Exercise brief: Copy the forum post about joining a hepatitis C drug trial or waiting for approval, word for word, from "6)  I'm not sure" to "amount of time.".

Your ability to conform to the study may be compromised; you travel a lot, have many commitments, and are attempting to maintain all prior commitments

Your ability to treat is not based on financial need (or so it sounds to me).  You may be able to (if Vertex is approved for HCV) treat in the future without financial hardship.  Many people may not have this option.  Treating in a trial may save them perhaps tens of thousands of dollars.

By waiting your outcome could be better;
1)  You are assured of getting the best treatment (not placebo)
2)  You are assured of being able to use rescue drugs if needed
3)  You need only treat as long as is required (we don't know how long that is at this moment).
4)  You may have more autonomy in making decisions about your own scheduling of treatment, it's dosage, it's duration.
5)  You would be starting treatment based on KNOWN outcomes and proven and refined treatments (which may occur in Phase 3, not an experiment, albeit a potentially great one).  Approved treatments could include reduced ribiviren, twice daily dosing, or an improved understanding of the treatment of sides associated with treating with Telaprevir.  (segue into #6)
6)  I'm not sure if this has been mentioned but it is always understood that an approved drug and treatment should be safer than is experienced during a trial.  What if Vertex were not approved for safety reasons?  Or what if it is approved but has some new quirky sides in a small sampling of patients?  You will be able to make a better informed decision in a relatively small amount of time.

Data excerpts:
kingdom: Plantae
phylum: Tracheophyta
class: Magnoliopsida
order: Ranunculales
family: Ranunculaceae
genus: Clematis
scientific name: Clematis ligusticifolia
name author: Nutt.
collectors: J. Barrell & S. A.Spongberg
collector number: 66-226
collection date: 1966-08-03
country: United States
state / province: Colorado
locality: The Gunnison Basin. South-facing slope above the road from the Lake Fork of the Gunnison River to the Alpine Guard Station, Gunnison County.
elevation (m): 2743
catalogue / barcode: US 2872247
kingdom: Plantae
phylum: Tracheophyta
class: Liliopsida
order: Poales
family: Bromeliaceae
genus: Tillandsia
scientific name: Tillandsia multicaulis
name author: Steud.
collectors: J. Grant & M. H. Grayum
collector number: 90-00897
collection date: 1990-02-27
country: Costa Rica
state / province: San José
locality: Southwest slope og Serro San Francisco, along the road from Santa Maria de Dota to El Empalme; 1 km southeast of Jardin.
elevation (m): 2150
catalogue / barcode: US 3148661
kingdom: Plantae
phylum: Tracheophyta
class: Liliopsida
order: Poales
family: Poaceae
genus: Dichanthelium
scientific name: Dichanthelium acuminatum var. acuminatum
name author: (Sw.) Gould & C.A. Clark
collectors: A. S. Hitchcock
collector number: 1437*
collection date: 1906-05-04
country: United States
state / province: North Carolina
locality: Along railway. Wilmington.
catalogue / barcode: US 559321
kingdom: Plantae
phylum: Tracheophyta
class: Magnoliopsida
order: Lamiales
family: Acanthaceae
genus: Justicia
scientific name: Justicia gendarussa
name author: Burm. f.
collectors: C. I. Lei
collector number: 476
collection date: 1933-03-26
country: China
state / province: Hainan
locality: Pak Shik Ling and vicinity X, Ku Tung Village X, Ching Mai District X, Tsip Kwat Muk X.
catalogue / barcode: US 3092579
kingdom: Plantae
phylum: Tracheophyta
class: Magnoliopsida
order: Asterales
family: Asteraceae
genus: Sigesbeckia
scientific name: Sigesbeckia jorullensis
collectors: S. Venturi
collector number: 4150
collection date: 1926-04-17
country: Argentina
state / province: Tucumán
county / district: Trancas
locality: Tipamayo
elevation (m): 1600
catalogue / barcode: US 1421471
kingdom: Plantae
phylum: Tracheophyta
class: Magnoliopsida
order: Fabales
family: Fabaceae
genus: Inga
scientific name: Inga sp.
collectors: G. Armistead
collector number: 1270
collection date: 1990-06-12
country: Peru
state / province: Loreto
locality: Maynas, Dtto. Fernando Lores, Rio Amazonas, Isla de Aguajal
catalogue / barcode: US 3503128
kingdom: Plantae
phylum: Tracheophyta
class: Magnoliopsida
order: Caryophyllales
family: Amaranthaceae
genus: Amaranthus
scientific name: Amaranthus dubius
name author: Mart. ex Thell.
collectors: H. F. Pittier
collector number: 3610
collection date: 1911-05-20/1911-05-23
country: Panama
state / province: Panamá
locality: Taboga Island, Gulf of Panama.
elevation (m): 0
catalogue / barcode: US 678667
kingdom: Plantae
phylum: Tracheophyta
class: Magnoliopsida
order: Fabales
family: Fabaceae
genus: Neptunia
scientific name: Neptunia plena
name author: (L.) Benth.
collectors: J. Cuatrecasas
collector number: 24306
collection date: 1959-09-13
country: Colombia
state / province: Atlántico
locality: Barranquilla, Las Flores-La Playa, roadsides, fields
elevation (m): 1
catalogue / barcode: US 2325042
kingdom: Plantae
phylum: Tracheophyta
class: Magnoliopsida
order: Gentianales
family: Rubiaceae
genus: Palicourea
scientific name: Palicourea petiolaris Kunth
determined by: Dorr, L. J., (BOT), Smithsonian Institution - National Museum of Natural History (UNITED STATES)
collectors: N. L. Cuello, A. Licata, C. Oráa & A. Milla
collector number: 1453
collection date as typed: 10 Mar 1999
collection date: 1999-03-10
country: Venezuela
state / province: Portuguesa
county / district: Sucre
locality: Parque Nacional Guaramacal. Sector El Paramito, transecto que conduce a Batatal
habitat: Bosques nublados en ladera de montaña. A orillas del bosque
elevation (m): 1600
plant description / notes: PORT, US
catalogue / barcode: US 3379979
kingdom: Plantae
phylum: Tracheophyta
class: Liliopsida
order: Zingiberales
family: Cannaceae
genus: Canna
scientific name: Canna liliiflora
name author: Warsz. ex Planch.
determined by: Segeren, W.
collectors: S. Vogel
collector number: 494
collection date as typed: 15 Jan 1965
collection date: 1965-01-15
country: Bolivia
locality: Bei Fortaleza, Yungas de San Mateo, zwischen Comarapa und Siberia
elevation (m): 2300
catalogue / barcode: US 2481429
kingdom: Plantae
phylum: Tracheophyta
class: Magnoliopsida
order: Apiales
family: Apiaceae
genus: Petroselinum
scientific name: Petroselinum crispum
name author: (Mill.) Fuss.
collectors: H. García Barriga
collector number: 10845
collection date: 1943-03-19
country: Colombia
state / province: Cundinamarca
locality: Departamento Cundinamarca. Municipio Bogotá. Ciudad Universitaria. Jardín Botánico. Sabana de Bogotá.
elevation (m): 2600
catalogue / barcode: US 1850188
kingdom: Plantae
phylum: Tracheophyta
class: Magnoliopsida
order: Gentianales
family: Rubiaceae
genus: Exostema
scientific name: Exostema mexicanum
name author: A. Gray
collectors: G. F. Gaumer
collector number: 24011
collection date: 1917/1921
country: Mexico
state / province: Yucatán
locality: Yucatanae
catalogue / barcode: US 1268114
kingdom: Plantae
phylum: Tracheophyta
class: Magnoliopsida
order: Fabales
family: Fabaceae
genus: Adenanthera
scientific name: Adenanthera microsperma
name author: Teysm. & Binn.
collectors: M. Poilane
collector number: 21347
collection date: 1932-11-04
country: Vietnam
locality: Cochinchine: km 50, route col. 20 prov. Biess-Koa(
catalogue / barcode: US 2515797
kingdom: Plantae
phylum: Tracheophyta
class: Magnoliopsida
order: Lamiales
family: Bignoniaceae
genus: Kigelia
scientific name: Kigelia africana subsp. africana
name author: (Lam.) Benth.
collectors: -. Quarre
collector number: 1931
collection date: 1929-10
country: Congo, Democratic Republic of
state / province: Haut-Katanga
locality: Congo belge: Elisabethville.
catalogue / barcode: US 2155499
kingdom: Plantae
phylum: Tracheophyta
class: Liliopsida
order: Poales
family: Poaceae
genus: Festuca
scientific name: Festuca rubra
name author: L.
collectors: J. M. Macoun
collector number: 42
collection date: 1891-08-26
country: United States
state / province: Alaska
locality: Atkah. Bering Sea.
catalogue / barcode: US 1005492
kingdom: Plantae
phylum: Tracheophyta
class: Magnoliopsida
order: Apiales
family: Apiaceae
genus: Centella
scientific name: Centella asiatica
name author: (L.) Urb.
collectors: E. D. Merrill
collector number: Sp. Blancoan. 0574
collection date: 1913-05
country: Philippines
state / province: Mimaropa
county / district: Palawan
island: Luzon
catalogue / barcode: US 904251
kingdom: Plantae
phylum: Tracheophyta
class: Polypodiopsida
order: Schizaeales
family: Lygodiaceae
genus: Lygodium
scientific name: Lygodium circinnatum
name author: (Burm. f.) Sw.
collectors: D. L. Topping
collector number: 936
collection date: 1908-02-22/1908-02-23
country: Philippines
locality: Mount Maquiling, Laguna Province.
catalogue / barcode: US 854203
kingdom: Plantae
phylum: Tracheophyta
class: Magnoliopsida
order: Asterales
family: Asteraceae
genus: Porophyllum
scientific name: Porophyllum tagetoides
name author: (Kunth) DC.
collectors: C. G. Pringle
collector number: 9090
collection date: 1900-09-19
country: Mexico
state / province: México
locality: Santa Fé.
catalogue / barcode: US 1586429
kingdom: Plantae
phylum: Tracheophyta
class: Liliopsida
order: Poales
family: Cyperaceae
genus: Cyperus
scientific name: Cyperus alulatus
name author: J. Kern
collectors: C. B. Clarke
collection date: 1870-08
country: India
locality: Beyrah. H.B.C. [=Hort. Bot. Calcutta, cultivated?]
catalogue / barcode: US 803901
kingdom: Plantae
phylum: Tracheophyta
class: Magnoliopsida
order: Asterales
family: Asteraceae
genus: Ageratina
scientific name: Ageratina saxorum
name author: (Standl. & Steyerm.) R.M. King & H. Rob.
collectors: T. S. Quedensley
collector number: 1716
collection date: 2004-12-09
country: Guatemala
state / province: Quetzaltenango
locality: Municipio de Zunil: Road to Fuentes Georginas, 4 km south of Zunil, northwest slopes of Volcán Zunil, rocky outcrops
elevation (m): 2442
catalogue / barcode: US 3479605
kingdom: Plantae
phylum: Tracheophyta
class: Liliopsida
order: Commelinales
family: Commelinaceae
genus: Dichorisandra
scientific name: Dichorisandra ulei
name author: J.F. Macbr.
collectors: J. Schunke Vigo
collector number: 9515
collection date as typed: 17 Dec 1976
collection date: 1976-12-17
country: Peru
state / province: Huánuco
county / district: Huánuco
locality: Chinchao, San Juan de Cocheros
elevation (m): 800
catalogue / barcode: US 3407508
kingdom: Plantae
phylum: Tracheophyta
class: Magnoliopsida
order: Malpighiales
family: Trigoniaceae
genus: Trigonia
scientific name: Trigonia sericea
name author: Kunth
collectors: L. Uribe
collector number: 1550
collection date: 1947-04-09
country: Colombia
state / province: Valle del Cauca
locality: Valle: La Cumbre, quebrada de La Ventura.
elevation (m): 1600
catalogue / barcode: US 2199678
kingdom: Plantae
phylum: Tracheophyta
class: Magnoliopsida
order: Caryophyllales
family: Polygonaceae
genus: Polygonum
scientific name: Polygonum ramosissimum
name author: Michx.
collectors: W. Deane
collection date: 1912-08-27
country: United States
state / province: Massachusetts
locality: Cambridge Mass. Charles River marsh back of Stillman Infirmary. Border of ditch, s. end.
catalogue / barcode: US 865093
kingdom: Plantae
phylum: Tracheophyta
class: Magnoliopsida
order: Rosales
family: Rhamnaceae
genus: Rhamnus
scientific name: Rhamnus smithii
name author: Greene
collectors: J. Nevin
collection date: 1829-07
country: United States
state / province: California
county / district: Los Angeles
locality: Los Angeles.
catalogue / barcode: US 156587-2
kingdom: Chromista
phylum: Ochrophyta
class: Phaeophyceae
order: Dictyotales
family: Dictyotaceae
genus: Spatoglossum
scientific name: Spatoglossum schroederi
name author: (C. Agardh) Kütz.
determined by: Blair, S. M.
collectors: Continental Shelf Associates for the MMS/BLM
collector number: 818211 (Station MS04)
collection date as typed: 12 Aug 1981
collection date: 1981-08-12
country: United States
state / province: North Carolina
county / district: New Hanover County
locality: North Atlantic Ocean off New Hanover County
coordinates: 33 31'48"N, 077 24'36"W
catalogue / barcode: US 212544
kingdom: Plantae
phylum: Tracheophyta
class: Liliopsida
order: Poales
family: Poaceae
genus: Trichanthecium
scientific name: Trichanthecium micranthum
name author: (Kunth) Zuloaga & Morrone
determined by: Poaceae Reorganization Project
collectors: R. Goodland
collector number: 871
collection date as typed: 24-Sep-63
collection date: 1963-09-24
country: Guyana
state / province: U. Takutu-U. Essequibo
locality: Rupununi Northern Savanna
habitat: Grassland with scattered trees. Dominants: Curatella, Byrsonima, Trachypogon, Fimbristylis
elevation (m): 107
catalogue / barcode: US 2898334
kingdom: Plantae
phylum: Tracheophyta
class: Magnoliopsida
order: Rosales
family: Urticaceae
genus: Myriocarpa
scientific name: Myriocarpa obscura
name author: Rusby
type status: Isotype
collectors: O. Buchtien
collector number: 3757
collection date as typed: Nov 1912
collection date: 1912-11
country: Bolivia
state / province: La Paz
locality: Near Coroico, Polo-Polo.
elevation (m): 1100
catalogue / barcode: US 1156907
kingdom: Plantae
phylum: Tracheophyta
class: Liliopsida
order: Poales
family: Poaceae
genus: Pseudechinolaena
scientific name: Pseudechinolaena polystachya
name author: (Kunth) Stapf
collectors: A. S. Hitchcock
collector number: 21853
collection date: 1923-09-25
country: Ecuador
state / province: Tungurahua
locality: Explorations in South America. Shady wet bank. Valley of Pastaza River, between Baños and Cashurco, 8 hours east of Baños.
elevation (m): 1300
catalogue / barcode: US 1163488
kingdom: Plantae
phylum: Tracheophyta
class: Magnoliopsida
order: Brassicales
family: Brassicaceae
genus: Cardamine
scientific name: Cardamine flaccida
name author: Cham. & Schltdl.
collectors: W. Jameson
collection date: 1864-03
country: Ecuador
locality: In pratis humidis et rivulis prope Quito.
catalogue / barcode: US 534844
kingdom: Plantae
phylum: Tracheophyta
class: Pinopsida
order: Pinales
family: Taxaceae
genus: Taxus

Your solution:
6)  I'm not sure if this has been mentioned but it is always understood that an approved drug and treatment should be safer than is experienced during a trial.  What if Vertex were not approved for safety reasons?  Or what if it is approved but has some new quirky sides in a small sampling of patients?  You will be able to make a better informed decision in a relatively small amount of time.